Diet rendah karbohidrat mengurangi kadar glukosa darah, berkontribusi terhadap penurunan berat badan, dan mengurangi penggunaan beberapa obat yang mungkin diresepkan untuk sindrom metabolik.[14]
The endocannabinoid system (ECS) is known to exert regulatory control on essentially every aspect related to the search for, and the intake, metabolism and storage of calories, and consequently it represents a potential pharmacotherapeutic target for obesity, diabetes and eating disorders. ... recent research in animals and humans has provided new knowledge on the mechanisms of actions of the ECS in the regulation of eating behavior, energy balance, and metabolism. In this review, we discuss these recent advances and how they may allow targeting the ECS in a more specific and selective manner for the future development of therapies against obesity, metabolic syndrome, and eating disorders.

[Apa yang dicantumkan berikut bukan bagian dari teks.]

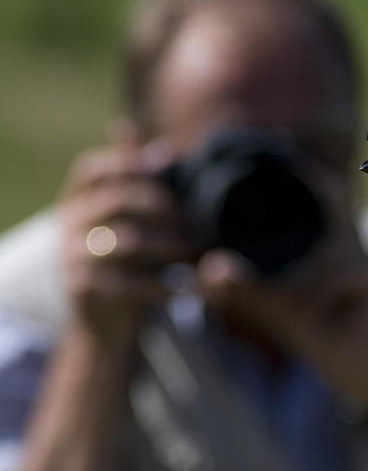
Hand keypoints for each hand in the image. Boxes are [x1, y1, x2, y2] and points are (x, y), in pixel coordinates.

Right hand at [59, 132, 194, 344]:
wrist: (105, 320)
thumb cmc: (128, 263)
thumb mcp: (134, 224)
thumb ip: (144, 186)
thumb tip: (166, 150)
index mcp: (79, 201)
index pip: (92, 170)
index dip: (129, 165)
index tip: (169, 170)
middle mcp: (69, 224)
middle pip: (116, 201)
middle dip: (163, 209)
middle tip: (195, 223)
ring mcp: (71, 257)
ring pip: (125, 242)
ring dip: (168, 246)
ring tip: (196, 253)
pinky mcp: (82, 290)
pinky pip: (127, 283)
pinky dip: (163, 286)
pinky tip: (187, 288)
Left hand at [196, 181, 367, 417]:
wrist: (359, 373)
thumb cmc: (321, 333)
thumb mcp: (277, 309)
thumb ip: (248, 288)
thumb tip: (209, 269)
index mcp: (335, 242)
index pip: (323, 198)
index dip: (307, 180)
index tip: (280, 169)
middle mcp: (358, 244)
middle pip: (320, 224)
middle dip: (286, 260)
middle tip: (262, 284)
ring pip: (324, 254)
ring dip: (297, 284)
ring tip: (287, 310)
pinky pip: (339, 277)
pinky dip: (316, 298)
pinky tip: (312, 319)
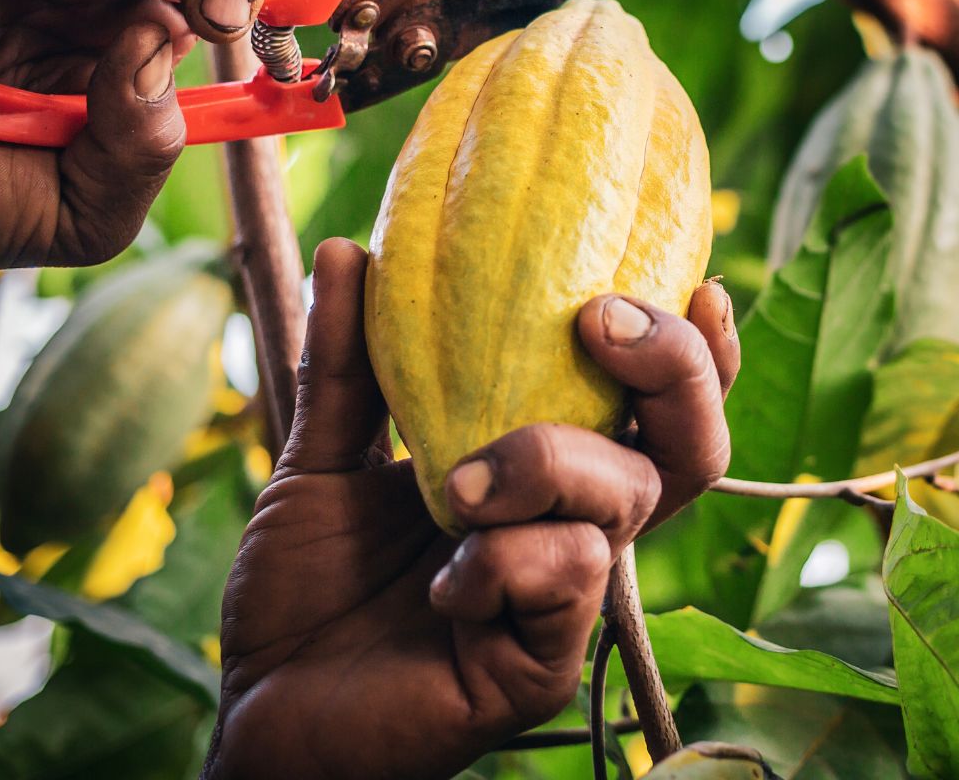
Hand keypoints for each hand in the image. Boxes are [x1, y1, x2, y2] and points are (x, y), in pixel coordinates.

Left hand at [205, 240, 737, 779]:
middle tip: (598, 324)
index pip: (656, 405)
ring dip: (547, 461)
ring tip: (457, 483)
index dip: (697, 349)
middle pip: (692, 445)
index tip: (692, 279)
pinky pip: (570, 577)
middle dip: (673, 369)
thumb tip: (348, 249)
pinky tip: (442, 583)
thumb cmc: (309, 588)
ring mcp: (568, 594)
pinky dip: (504, 559)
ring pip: (627, 496)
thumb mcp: (324, 457)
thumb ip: (346, 362)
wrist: (262, 709)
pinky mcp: (545, 660)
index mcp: (548, 471)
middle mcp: (575, 525)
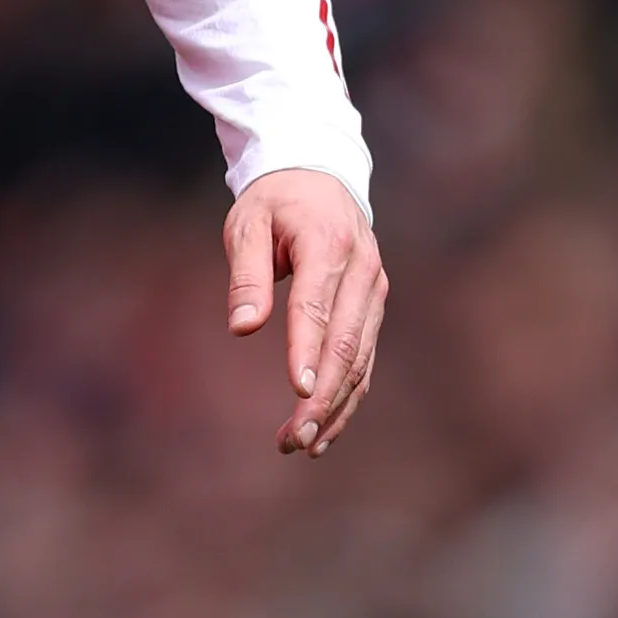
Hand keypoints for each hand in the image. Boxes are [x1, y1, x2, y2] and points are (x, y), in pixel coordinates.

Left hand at [224, 167, 386, 457]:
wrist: (320, 172)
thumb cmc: (274, 200)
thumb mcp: (247, 223)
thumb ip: (246, 274)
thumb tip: (243, 327)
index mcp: (328, 244)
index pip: (317, 307)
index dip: (307, 352)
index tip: (297, 393)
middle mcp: (362, 270)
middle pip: (346, 344)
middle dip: (322, 397)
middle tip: (295, 439)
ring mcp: (374, 291)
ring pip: (361, 360)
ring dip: (335, 407)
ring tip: (302, 445)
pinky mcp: (373, 307)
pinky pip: (365, 359)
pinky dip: (348, 396)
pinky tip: (325, 429)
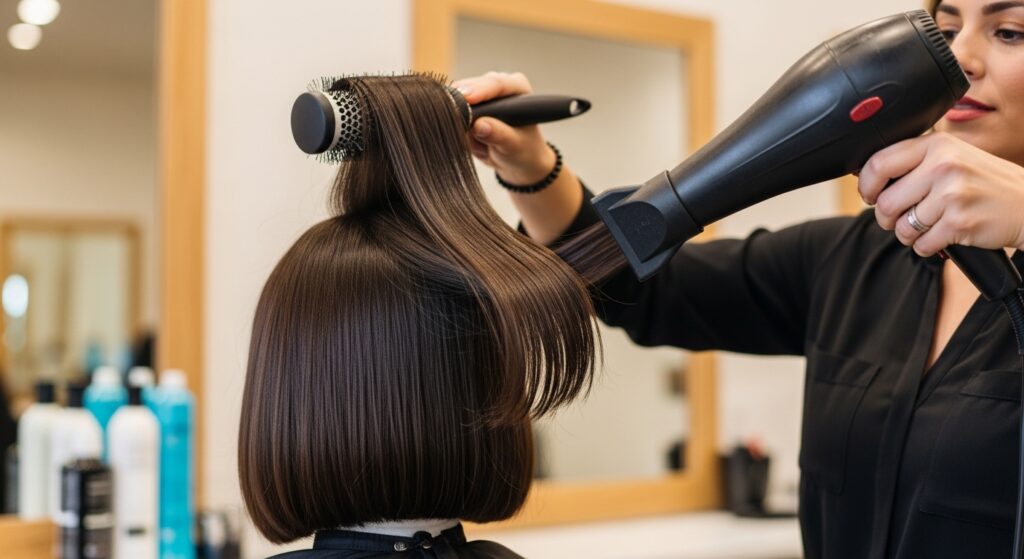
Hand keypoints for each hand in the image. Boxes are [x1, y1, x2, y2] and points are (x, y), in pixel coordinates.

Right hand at [452, 71, 555, 183]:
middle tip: (463, 130)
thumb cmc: (522, 150)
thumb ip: (498, 135)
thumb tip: (478, 125)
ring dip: (464, 127)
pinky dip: (460, 132)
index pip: (497, 84)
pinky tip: (475, 143)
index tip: (466, 97)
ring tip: (483, 146)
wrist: (514, 160)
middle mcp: (496, 84)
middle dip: (466, 111)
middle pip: (471, 88)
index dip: (480, 89)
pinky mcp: (466, 105)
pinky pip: (452, 115)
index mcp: (517, 86)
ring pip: (457, 103)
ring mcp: (479, 93)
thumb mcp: (513, 146)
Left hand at [857, 132, 1023, 255]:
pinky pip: (921, 244)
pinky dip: (926, 247)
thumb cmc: (985, 182)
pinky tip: (942, 236)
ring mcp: (952, 194)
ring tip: (927, 227)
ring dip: (908, 235)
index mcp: (936, 145)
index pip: (878, 164)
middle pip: (885, 202)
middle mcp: (943, 165)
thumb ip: (915, 162)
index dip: (866, 186)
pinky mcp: (959, 222)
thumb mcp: (952, 157)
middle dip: (886, 218)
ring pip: (901, 227)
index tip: (870, 196)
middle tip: (900, 219)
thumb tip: (865, 176)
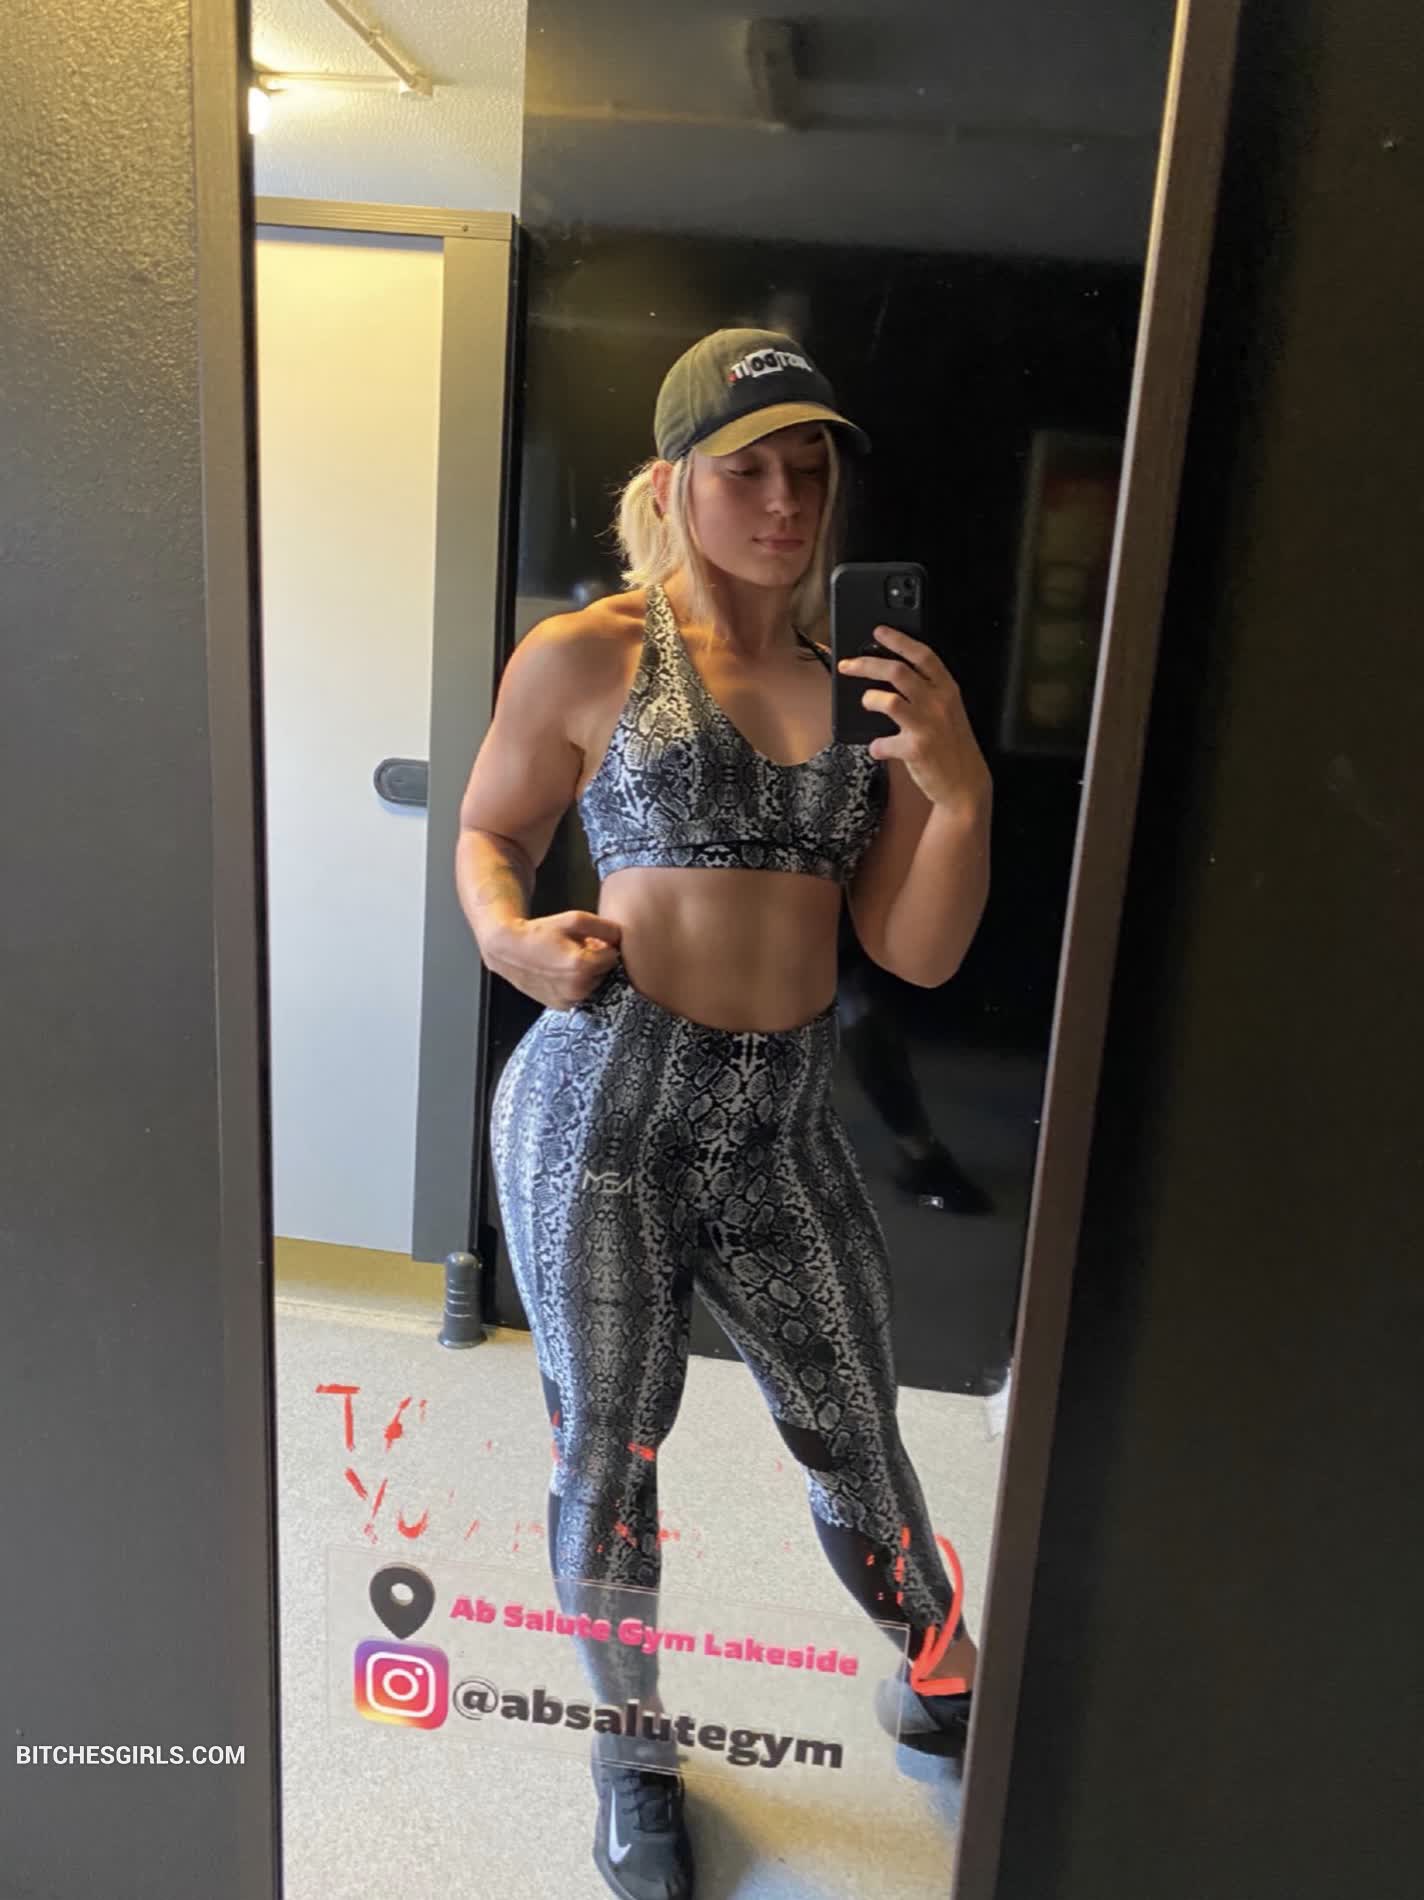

The etiology of many appetitive disorders is characterized by a pathogenic component of reward-supported craving, be it for substances of abuse (including alcohol and nicotine) or food. Such maladies affect large numbers of people as prevalent socioeconomic and healthcare burdens. Yet in most instances drugs for their safe and effective pharmacotherapeutic management are lacking despite the attendant medical needs, collateral adverse physical and psychological effects, and enormous global market potential. The endocannabinoid signaling system plays a critical role in motivational homeostasis as a conduit for reward stimuli and a positive modulator of brain reward circuits. Endocannabinoid-system hyperactivity through CB1 receptor transmission is considered contributory to a range of appetitive disorders and, hence, is a major focus of contemporary pharmaceutical research.